## WORK TASK
Go through the material below and count the lines containing the word "Report". Give that number by itself.

## LISTED RECORDS
-- Opening Marker --

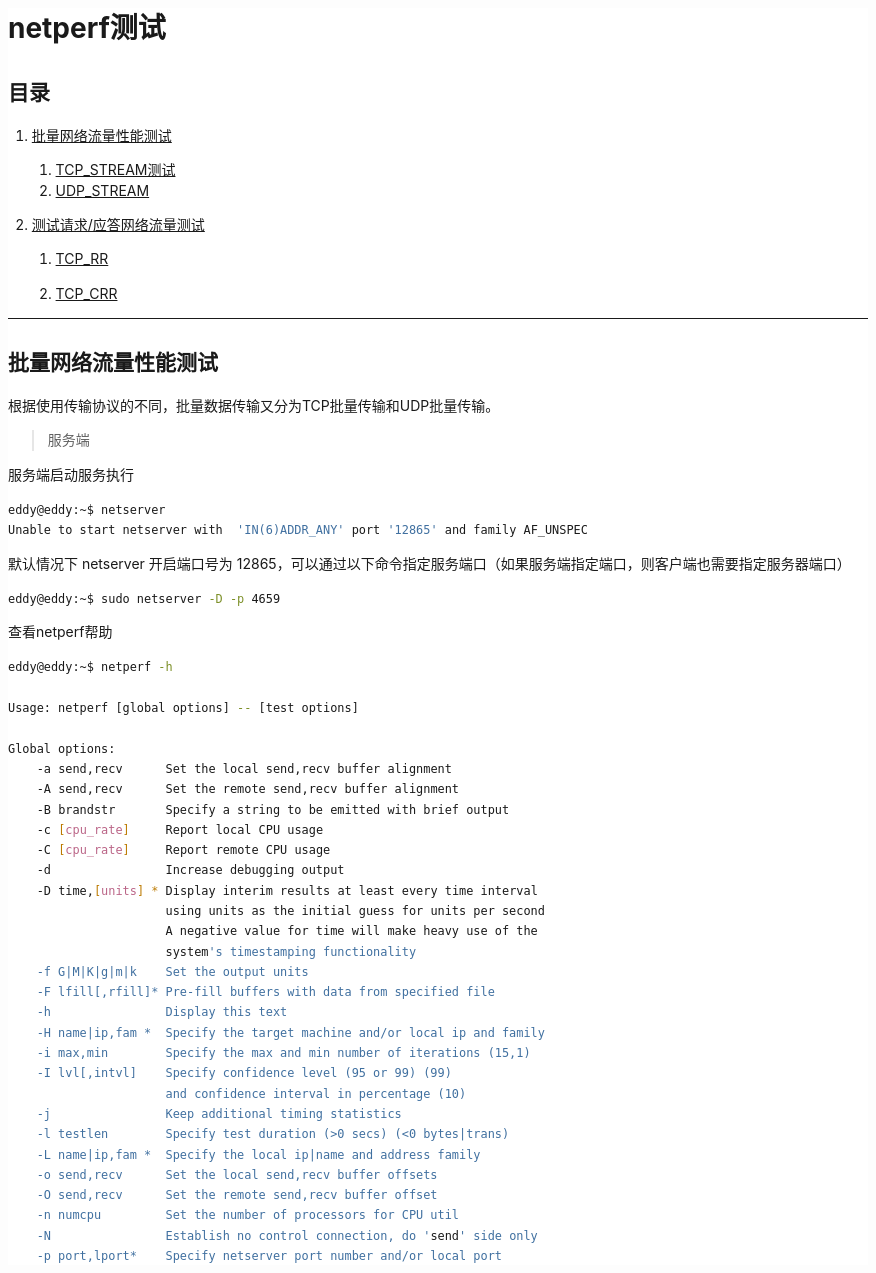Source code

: # netperf测试

## 目录

1. [批量网络流量性能测试](#net)
   1. [TCP_STREAM测试](#TCP_STREAM)
   2. [UDP_STREAM](#UDP_STREAM)

2. [测试请求/应答网络流量测试](#net2)
   1. [TCP_RR](TCP_RR)
   
   2. [TCP_CRR](TCP_CRR)
   
---

## <a id=net>批量网络流量性能测试</a>

根据使用传输协议的不同，批量数据传输又分为TCP批量传输和UDP批量传输。

> 服务端

服务端启动服务执行

```bash
eddy@eddy:~$ netserver
Unable to start netserver with  'IN(6)ADDR_ANY' port '12865' and family AF_UNSPEC
```

默认情况下 netserver 开启端口号为 12865，可以通过以下命令指定服务端口（如果服务端指定端口，则客户端也需要指定服务器端口）

```bash
eddy@eddy:~$ sudo netserver -D -p 4659
```

查看netperf帮助

```bash
eddy@eddy:~$ netperf -h

Usage: netperf [global options] -- [test options]

Global options:
    -a send,recv      Set the local send,recv buffer alignment
    -A send,recv      Set the remote send,recv buffer alignment
    -B brandstr       Specify a string to be emitted with brief output
    -c [cpu_rate]     Report local CPU usage
    -C [cpu_rate]     Report remote CPU usage
    -d                Increase debugging output
    -D time,[units] * Display interim results at least every time interval
                      using units as the initial guess for units per second
                      A negative value for time will make heavy use of the
                      system's timestamping functionality
    -f G|M|K|g|m|k    Set the output units
    -F lfill[,rfill]* Pre-fill buffers with data from specified file
    -h                Display this text
    -H name|ip,fam *  Specify the target machine and/or local ip and family
    -i max,min        Specify the max and min number of iterations (15,1)
    -I lvl[,intvl]    Specify confidence level (95 or 99) (99)
                      and confidence interval in percentage (10)
    -j                Keep additional timing statistics
    -l testlen        Specify test duration (>0 secs) (<0 bytes|trans)
    -L name|ip,fam *  Specify the local ip|name and address family
    -o send,recv      Set the local send,recv buffer offsets
    -O send,recv      Set the remote send,recv buffer offset
    -n numcpu         Set the number of processors for CPU util
    -N                Establish no control connection, do 'send' side only
    -p port,lport*    Specify netserver port number and/or local port
```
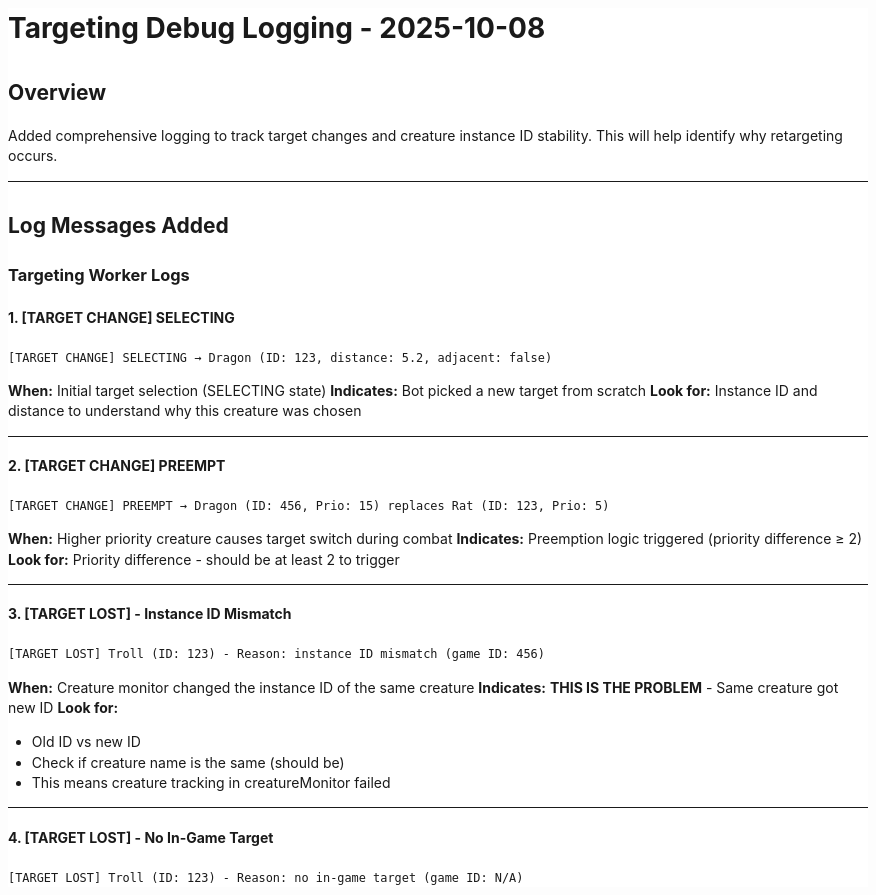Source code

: # Targeting Debug Logging - 2025-10-08

## Overview

Added comprehensive logging to track target changes and creature instance ID stability. This will help identify why retargeting occurs.

---

## Log Messages Added

### Targeting Worker Logs

#### **1. [TARGET CHANGE] SELECTING**
```
[TARGET CHANGE] SELECTING → Dragon (ID: 123, distance: 5.2, adjacent: false)
```

**When:** Initial target selection (SELECTING state)
**Indicates:** Bot picked a new target from scratch
**Look for:** Instance ID and distance to understand why this creature was chosen

---

#### **2. [TARGET CHANGE] PREEMPT**
```
[TARGET CHANGE] PREEMPT → Dragon (ID: 456, Prio: 15) replaces Rat (ID: 123, Prio: 5)
```

**When:** Higher priority creature causes target switch during combat
**Indicates:** Preemption logic triggered (priority difference ≥ 2)
**Look for:** Priority difference - should be at least 2 to trigger

---

#### **3. [TARGET LOST] - Instance ID Mismatch**
```
[TARGET LOST] Troll (ID: 123) - Reason: instance ID mismatch (game ID: 456)
```

**When:** Creature monitor changed the instance ID of the same creature
**Indicates:** **THIS IS THE PROBLEM** - Same creature got new ID
**Look for:** 
- Old ID vs new ID
- Check if creature name is the same (should be)
- This means creature tracking in creatureMonitor failed

---

#### **4. [TARGET LOST] - No In-Game Target**
```
[TARGET LOST] Troll (ID: 123) - Reason: no in-game target (game ID: N/A)
```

-- Closing Marker --

## EXERCISE RESPONSE
2